### Tasks to perform
(A) In the pig hutch text, how thick is the hutch's plastic?
(B) Copy the part of the pig hutch text that opens with the words containing "You can see" and closes with "me, it’s dense.".

### Given passage
= = = = =

Evolution of a Pig Hutch

Four years ago I scored a major scavenge: a giant plastic pig hutch made from an industrial chemical storage silo cut in half with a Sawzall by a man named Garth. Garth was using both halves to house heifers, but when he got out of the business he said I could have the hutch for free. The only catch was that I had to haul it home – an adventure I’ll describe some other time. Let’s just say that thing is impossibly heavy (the plastic is over a half-inch thick…you can’t budge it without a tractor and hydraulic loader) and was 11 feet, seven inches wide. If the DOT had been on patrol that evening, I’d still be filling out paperwork and they would be auctioning off my truck and trailer. I mean, this thing was big:

 

Rest of the story (and action photos!) after the page break.

You can see the hutch in the background of this photo:

It was the perfect hutch…allowing enough light so the pigs were emotionally uplifted, but impermeable to sun, wind and rain. The only catch was that it was so heavy that the only way to move it was to waller it around with the tractor and loader. I know it looks like a little plastic thing, but trust me, it’s dense.

= = = = =

### Recorded data

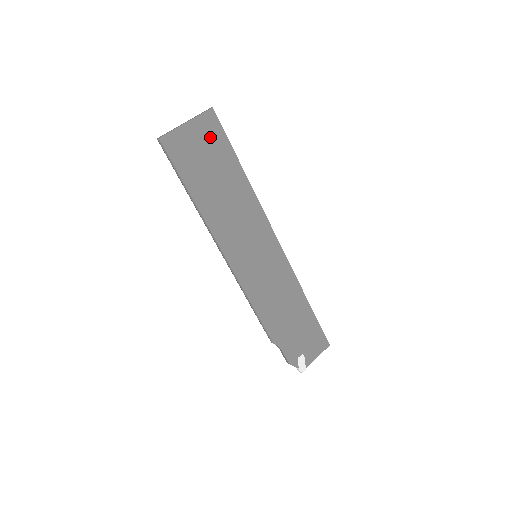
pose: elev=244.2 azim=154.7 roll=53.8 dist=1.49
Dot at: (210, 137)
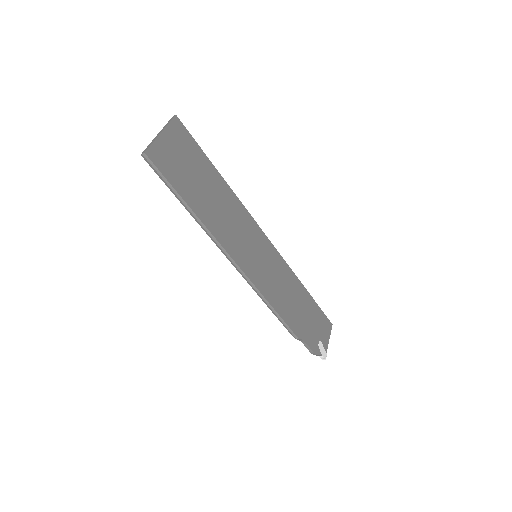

= = = = =

### Task solutions
(A) Over a half-inch thick.

(B)
You can see the hutch in the background of this photo:

It was the perfect hutch…allowing enough light so the pigs were emotionally uplifted, but impermeable to sun, wind and rain. The only catch was that it was so heavy that the only way to move it was to waller it around with the tractor and loader. I know it looks like a little plastic thing, but trust me, it’s dense.